Text section.
On the other side, everybody knows that the "over 1 thousand" horsepower Mercedes engine is doing something not completely legal, the new regulation for this year were made explicitly to avoid having engines too powerful and 1 thousand horsepower was considered an hard limit, impossible to surpass, by FIA engineers, yet Mercedes it's around 1,020 .

But admitting that the multi championships winner is cheating, after an investigation that without informants with very specific insider information could take years, would mean casting a very bad shadow on the entire F1 circus.


> See Racing Point breaking system affair. It's illegal for sure, but no fine has been issued because they need racing point to be there and fill up the grid.

You mean aside from the €400k fine...? (along with the deduction of 15 points in the constructor's championship)


I mean two things

- Mercedes is the real offender here. They knew very well that the brake ducts of RP were illegal, but said nothing.

- it's peanuts, and only because Ferrari kept appealing against legality of RP brake ducts, the only team left taking actions after even Renault, who made the original protest, dropped it. Coincidentally after dropping the protest Renault have started flying

I used the word "fine" but I should have used penalty, RP should not be allowed on tracks for using illegal parts.

Ferrari is not allowed to run with their original engine - even though officially nothing wrong has been found - and it's probably the only "clean" (as not illegal) engine this year.


Seems harder to regulate spending in racing than other sports. In baseball, it’s pretty much all in athlete salaries. I bet most (if not all) teams have a single player that makes more than the whole coaching, analytics and scouting staff put together. And all these salaries are public.

But in racing, so much spending is “off the field”. Seems tough to audit and easy to cheat.


The problem here is also the research costs.

[Saved entries]
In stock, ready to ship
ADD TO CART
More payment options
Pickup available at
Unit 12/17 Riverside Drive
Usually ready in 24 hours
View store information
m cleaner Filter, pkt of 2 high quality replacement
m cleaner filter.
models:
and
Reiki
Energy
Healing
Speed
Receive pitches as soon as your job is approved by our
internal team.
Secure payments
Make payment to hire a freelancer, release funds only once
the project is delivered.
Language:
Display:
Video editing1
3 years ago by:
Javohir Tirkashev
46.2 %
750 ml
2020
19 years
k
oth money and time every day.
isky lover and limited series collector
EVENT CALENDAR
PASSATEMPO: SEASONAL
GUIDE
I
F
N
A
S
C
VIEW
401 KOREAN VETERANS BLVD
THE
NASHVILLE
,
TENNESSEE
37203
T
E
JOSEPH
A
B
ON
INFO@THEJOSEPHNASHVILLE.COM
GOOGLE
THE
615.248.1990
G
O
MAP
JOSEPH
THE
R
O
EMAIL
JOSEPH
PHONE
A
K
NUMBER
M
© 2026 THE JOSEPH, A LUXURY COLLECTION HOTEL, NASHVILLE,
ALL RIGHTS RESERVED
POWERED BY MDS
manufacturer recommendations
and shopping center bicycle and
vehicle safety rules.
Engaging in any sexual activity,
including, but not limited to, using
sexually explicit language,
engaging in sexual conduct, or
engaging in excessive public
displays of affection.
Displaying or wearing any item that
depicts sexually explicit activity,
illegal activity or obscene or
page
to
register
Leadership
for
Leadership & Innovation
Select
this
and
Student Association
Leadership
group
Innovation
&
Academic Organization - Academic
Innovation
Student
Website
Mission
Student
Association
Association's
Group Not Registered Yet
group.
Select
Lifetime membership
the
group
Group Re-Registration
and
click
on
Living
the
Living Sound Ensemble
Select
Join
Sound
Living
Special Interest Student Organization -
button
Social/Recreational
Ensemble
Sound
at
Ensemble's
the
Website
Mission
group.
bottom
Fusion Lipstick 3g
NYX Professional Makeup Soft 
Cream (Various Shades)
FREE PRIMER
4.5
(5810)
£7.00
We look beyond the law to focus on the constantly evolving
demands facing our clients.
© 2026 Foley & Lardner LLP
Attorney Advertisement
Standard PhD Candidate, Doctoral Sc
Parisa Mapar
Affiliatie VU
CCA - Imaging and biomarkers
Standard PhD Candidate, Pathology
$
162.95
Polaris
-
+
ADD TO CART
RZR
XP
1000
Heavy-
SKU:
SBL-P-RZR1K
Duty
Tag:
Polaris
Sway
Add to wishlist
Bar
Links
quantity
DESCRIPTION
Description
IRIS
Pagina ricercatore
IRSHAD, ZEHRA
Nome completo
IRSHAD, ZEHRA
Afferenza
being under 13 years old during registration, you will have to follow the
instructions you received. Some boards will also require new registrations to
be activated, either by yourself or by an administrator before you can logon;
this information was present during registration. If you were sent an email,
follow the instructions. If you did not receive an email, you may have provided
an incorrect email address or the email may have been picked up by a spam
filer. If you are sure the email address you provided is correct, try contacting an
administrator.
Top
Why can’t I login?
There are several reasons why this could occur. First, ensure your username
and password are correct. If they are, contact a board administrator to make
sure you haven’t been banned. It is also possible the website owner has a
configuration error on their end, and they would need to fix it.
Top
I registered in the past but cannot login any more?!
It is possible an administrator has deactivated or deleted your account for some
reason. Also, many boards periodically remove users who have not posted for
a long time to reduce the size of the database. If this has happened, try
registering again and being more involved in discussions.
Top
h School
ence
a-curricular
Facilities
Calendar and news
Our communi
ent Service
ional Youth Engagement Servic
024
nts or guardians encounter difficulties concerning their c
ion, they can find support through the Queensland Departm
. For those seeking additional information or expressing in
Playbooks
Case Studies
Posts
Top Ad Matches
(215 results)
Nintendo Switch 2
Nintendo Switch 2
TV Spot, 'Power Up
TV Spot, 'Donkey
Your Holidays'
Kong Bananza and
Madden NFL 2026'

Instructions.
A) In the F1 discussion, which team made the original protest against Racing Point's brake ducts?
B) Please translate this sentence from the F1 discussion into Spanish: "In baseball, it’s pretty much all in athlete salaries."
C) Continue the F1 discussion from its last line.

Results by task.
A) Renault

B) En el béisbol, casi todo se va en los salarios de los atletas.

C)
Things, that were only in racing cars years ago, appear now in production cars. Basically, Mercedes can afford to try new things in racing, because it will bring them money in the long run, by selling those new features in their "normal" (road) sports cars. Even if we limit the research costs, some other Mercedes team will work with (eg.) engine optimizations for their production sports cars, and those findings will also find their way to racing.

Even with mainstream car makers (which most of the companies there are), it's easier to develop racing stuff, if you then sell a bunch of very expensive, very fast street-legal cars, than if you sell mostly "normal, working people cars".


[flagged]


Huh, this is the first time I’ve seen an emoji on HN. I thought they were filtered out.


A spinotto, a sbinnata even. This is romain grosjean to gunther steiner. I think I've lost control.


Because smaller teams could not afford it. Thus you'd end-up with a handful of teams competing which would probably translate to half the cars you see on track now. Diversity in any sport is what brings in fans and sponsors. Three to four big names competing with each other with no one else on sight could kill F1, or any sport for that matter.


on the other side, if there were only 5 top teams with 4 car each, competition would be much closer than it is now...

Look at how it is now: Mercedes has one official team, one unofficial (racing point) and a third "hidden" team, the former Williams. Where is Toto Wolff going after the announcement that he will leave Mercedes? and why you say Williams? (Wolff has bought shares of both Aston Martin - former Racing Point - and Williams)

That's 6 Mercedes cars, but only 2 allowed to go fast and win.

Ferrari-Alfa Romeo are in a similar situation.

I say let them race and see what happens.

Put the human factor back by having less cars, but with similar performances.


I think this is mostly to give teams with smaller budgets a fighting chance against teams like say Mercedes who have an astronomical budget and could finance R&D all year long.


They mentioned astronomical expense. I’m guessing if one deep pocketed team did it and gained an advantage, the others would be forced to do the same. These teams would risk bankruptcy if they didn’t win. And not everyone can win.